>> Begin STORED ROWS

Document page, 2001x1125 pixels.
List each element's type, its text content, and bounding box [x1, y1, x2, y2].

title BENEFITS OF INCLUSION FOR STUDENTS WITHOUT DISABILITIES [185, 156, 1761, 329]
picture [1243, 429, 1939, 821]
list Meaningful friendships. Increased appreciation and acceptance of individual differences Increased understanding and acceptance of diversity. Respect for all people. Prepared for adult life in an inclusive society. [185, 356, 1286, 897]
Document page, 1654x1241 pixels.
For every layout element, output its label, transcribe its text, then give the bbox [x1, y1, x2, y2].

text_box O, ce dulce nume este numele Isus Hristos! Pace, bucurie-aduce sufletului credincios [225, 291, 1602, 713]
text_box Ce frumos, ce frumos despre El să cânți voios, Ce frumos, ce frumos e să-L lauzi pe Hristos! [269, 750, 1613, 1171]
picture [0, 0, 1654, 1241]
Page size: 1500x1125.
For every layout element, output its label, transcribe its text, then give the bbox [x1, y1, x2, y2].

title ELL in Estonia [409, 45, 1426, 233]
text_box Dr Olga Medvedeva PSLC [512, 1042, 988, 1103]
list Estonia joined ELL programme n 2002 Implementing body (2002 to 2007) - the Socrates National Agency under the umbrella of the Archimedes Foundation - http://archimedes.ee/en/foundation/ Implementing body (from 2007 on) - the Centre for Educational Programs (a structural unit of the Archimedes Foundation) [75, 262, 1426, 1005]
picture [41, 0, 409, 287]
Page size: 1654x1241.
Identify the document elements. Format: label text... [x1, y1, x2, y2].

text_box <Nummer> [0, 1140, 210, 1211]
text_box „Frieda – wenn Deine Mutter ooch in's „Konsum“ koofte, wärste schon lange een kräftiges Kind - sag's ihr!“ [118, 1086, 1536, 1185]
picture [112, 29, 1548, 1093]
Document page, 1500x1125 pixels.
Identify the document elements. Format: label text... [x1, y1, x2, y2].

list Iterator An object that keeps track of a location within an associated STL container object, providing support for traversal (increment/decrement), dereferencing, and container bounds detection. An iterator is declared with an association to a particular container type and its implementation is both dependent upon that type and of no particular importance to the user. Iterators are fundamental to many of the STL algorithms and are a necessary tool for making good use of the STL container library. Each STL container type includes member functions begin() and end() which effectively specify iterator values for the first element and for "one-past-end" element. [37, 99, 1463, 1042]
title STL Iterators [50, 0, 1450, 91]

>> End STORED ROWS

_WHAT NEEDS TO BE DONE_:
Can you format every line of the rows above as a JSON list of strings, one string per line, with blank lines left out?

_OUTPUT OF THE EXERCISE_:
[
  "Document page, 2001x1125 pixels.",
  "List each element's type, its text content, and bounding box [x1, y1, x2, y2].",
  "title BENEFITS OF INCLUSION FOR STUDENTS WITHOUT DISABILITIES [185, 156, 1761, 329]",
  "picture [1243, 429, 1939, 821]",
  "list Meaningful friendships. Increased appreciation and acceptance of individual differences Increased understanding and acceptance of diversity. Respect for all people. Prepared for adult life in an inclusive society. [185, 356, 1286, 897]",
  "Document page, 1654x1241 pixels.",
  "For every layout element, output its label, transcribe its text, then give the bbox [x1, y1, x2, y2].",
  "text_box O, ce dulce nume este numele Isus Hristos! Pace, bucurie-aduce sufletului credincios [225, 291, 1602, 713]",
  "text_box Ce frumos, ce frumos despre El să cânți voios, Ce frumos, ce frumos e să-L lauzi pe Hristos! [269, 750, 1613, 1171]",
  "picture [0, 0, 1654, 1241]",
  "Page size: 1500x1125.",
  "For every layout element, output its label, transcribe its text, then give the bbox [x1, y1, x2, y2].",
  "title ELL in Estonia [409, 45, 1426, 233]",
  "text_box Dr Olga Medvedeva PSLC [512, 1042, 988, 1103]",
  "list Estonia joined ELL programme n 2002 Implementing body (2002 to 2007) - the Socrates National Agency under the umbrella of the Archimedes Foundation - http://archimedes.ee/en/foundation/ Implementing body (from 2007 on) - the Centre for Educational Programs (a structural unit of the Archimedes Foundation) [75, 262, 1426, 1005]",
  "picture [41, 0, 409, 287]",
  "Page size: 1654x1241.",
  "Identify the document elements. Format: label text... [x1, y1, x2, y2].",
  "text_box <Nummer> [0, 1140, 210, 1211]",
  "text_box „Frieda – wenn Deine Mutter ooch in's „Konsum“ koofte, wärste schon lange een kräftiges Kind - sag's ihr!“ [118, 1086, 1536, 1185]",
  "picture [112, 29, 1548, 1093]",
  "Document page, 1500x1125 pixels.",
  "Identify the document elements. Format: label text... [x1, y1, x2, y2].",
  "list Iterator An object that keeps track of a location within an associated STL container object, providing support for traversal (increment/decrement), dereferencing, and container bounds detection. An iterator is declared with an association to a particular container type and its implementation is both dependent upon that type and of no particular importance to the user. Iterators are fundamental to many of the STL algorithms and are a necessary tool for making good use of the STL container library. Each STL container type includes member functions begin() and end() which effectively specify iterator values for the first element and for \"one-past-end\" element. [37, 99, 1463, 1042]",
  "title STL Iterators [50, 0, 1450, 91]"
]